Aitken looked questioningly at Ramage, who nodded, and a few moments later the men were bracing round the foretop - sail yard while others unscrewed the locks from the guns and coiled up the trigger lines. Cartridges were returned to the magazine, cutlasses and pistols put back in chests. The sand bad been washed from the decks and the hot sun had dried the wood in two or three minutes. Ten minutes later the Calypso's off - watch men were back doing whatever they had been doing when the privateer and her victim had been sighted.

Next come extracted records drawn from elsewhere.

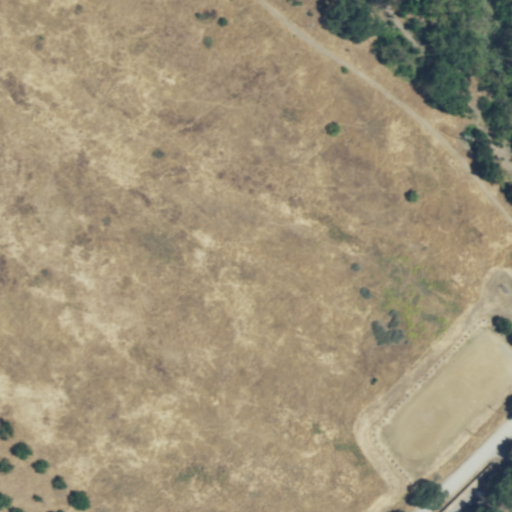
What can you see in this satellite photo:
road: (398, 106)
parking lot: (450, 412)
road: (509, 430)
road: (467, 468)
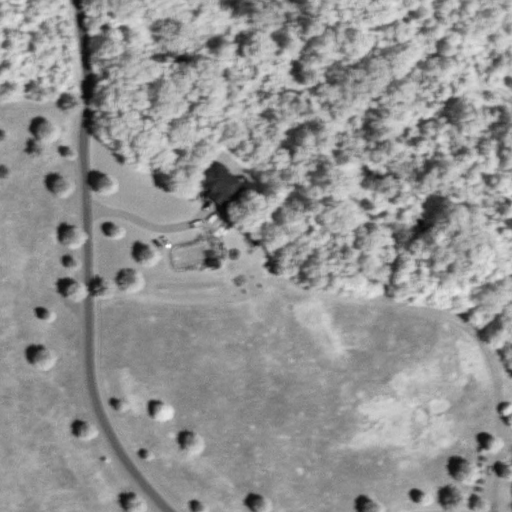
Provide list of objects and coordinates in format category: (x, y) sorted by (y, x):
building: (217, 182)
road: (146, 224)
road: (88, 268)
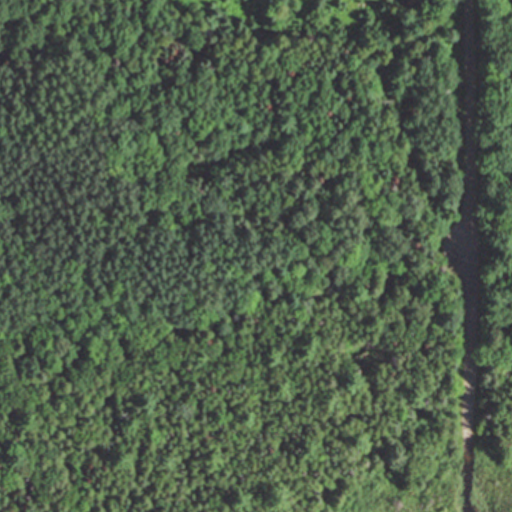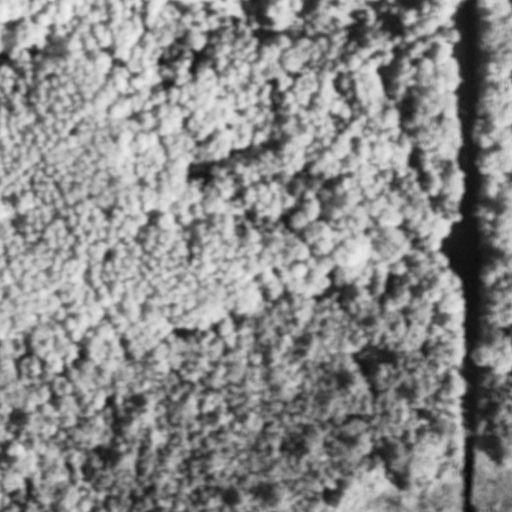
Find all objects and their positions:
road: (474, 229)
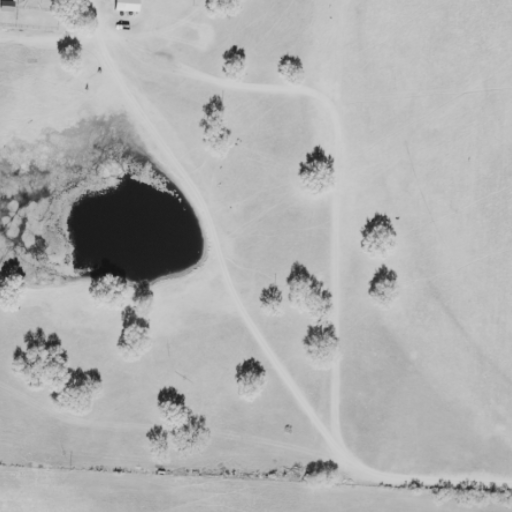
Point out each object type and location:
building: (125, 5)
building: (33, 20)
road: (61, 29)
building: (84, 101)
road: (339, 255)
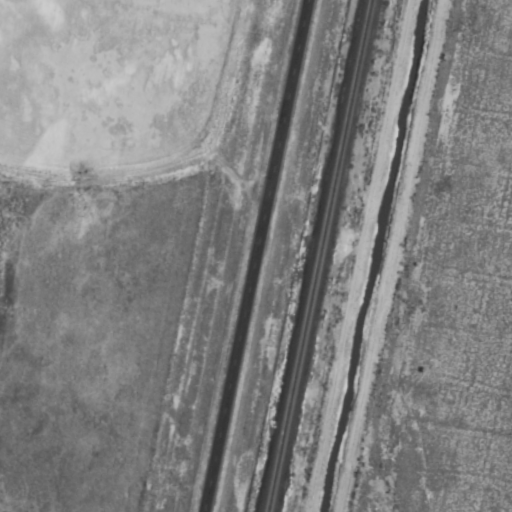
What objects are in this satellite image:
road: (225, 75)
road: (105, 176)
road: (233, 176)
road: (252, 255)
road: (388, 255)
railway: (315, 256)
road: (359, 256)
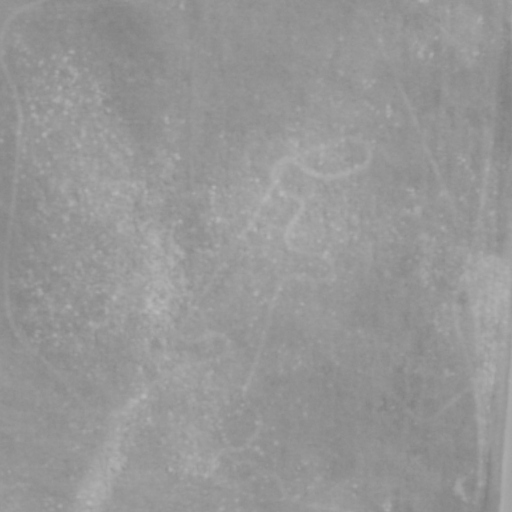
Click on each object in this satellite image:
road: (510, 492)
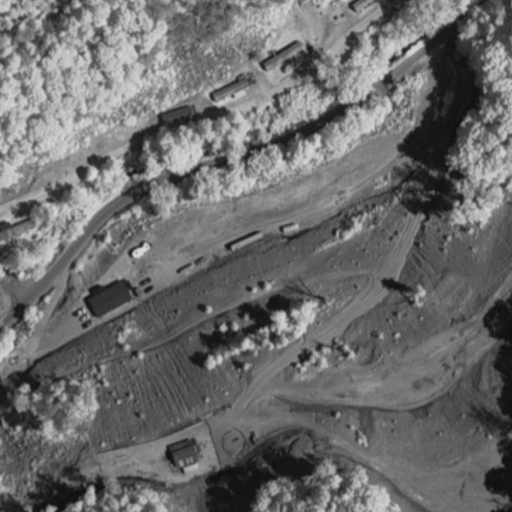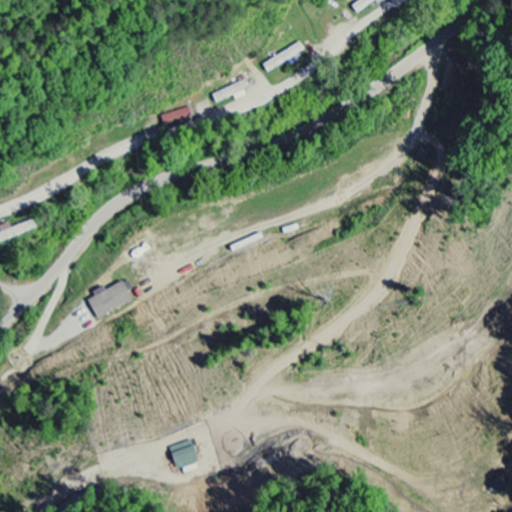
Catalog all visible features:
building: (282, 59)
building: (231, 93)
road: (207, 119)
road: (241, 160)
building: (15, 231)
road: (17, 290)
building: (108, 300)
building: (181, 456)
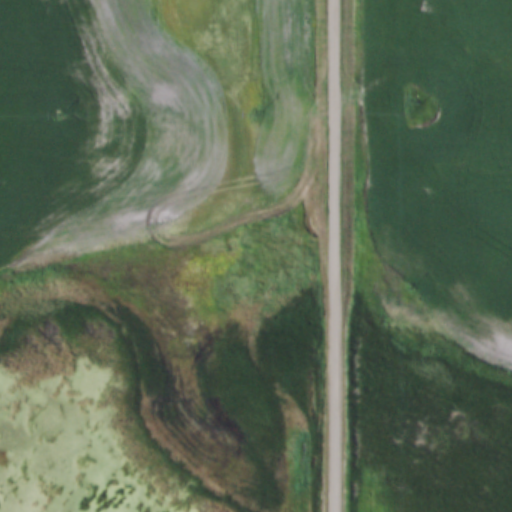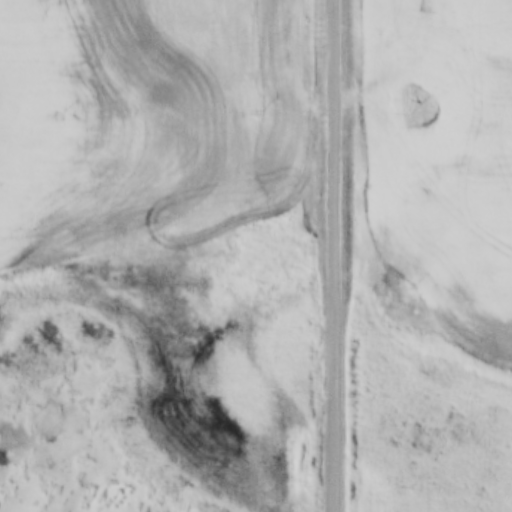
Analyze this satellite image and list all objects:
road: (335, 256)
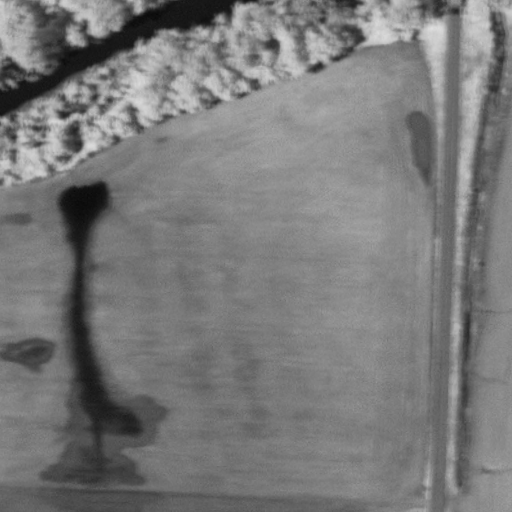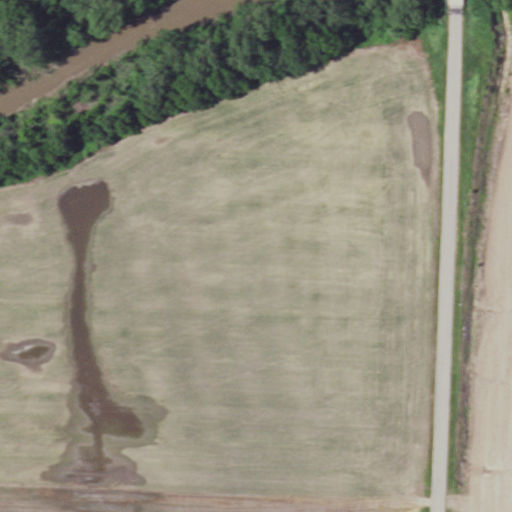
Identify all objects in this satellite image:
river: (126, 47)
road: (447, 255)
crop: (493, 341)
crop: (186, 499)
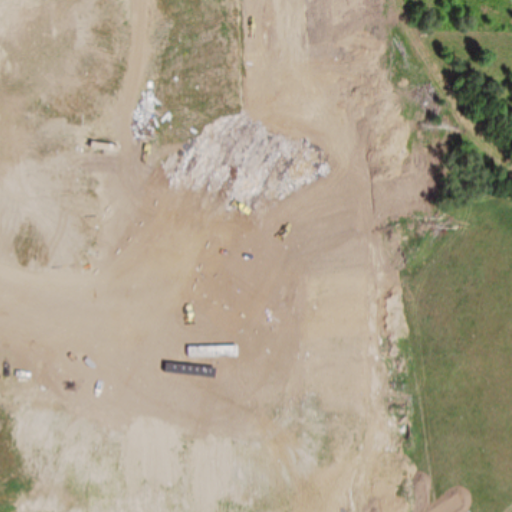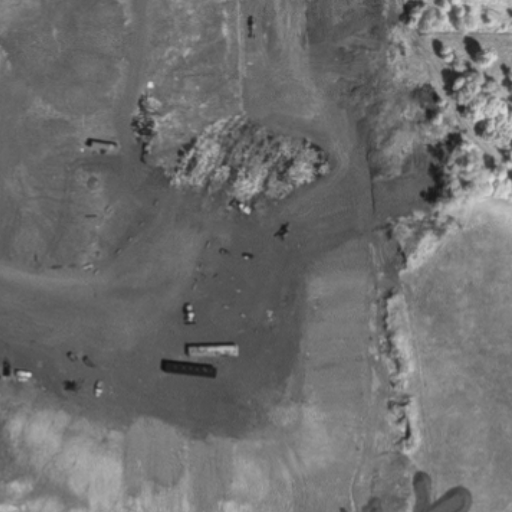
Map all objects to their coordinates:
building: (75, 496)
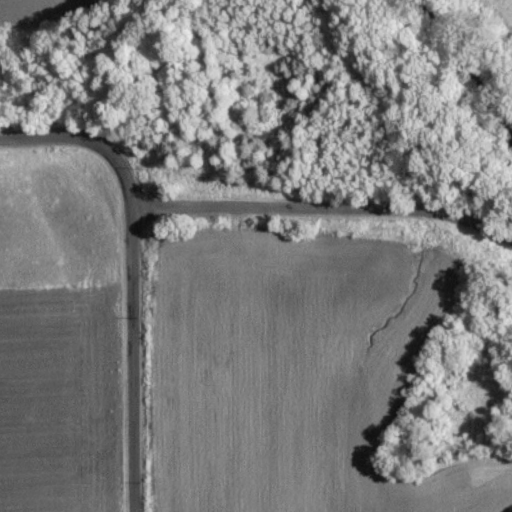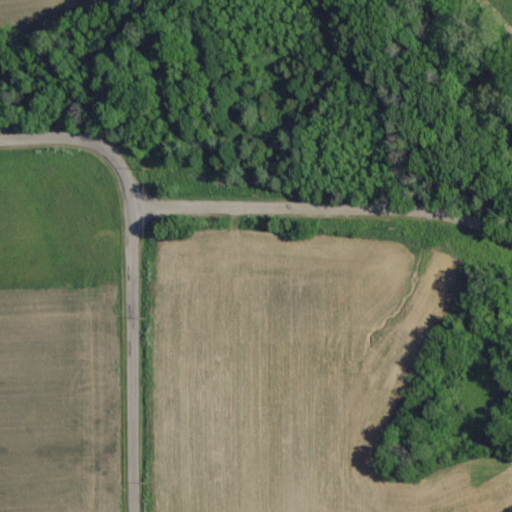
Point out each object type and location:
road: (237, 208)
road: (134, 360)
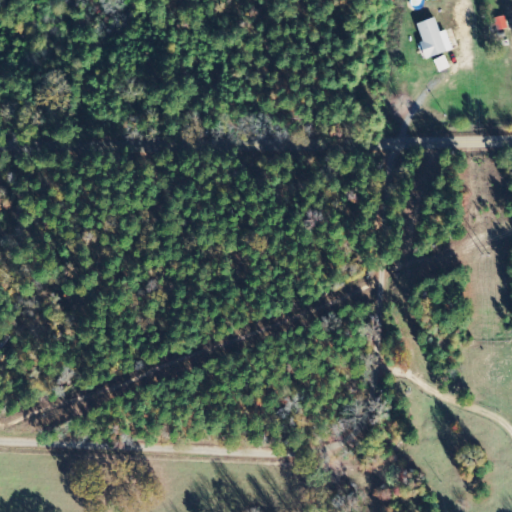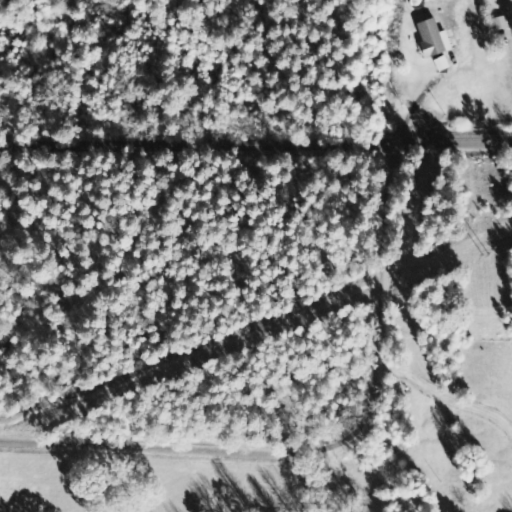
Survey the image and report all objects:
road: (255, 170)
power tower: (485, 258)
road: (318, 436)
road: (407, 460)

Ramage took one last look round the horizon and went down to his cabin with the handful of papers. It was cool and dark, and he was thankful to be out of the glare of the sun. Watching the funeral of a ship and twenty - four innocent people left him feeling shaky. Should he have read a funeral service as the Tranquil sank? He had not thought of it, because he preferred to mourn in his own way, in a quiet and dark place. He hated the pomp and ritual of church funerals, but he knew the ship's company were great sticklers for ritual. Not for ritual, perhaps, but for 'doing the right thing'. They had a healthy attitude towards the death of one of their shipmates, and their wish to give him what they called a 'proper funeral' was perhaps more because they wanted to please him; to give him the kind of funeral they thought he would like which in turn, Ramage supposed, meant die kind of funeral each man wanted for himself: a time when everyone, from the youngest boy on board to the captain, paid their respects. The people represented by the handful of papers now on his desk had not been given a farewell wave. Yet he was sure that no one else had thought of it: Southwick would have been the first to whisper a hint; Jackson had heard Baker's report, and he had said nothing, and the American was not one for keeping his thoughts to himself if the captain's reputation was at stake. No, those who knew what that sinking ship contained had been too shocked to think of anything, and the Tranquil had gone down on her own with a quiet dignity and taken her people with her.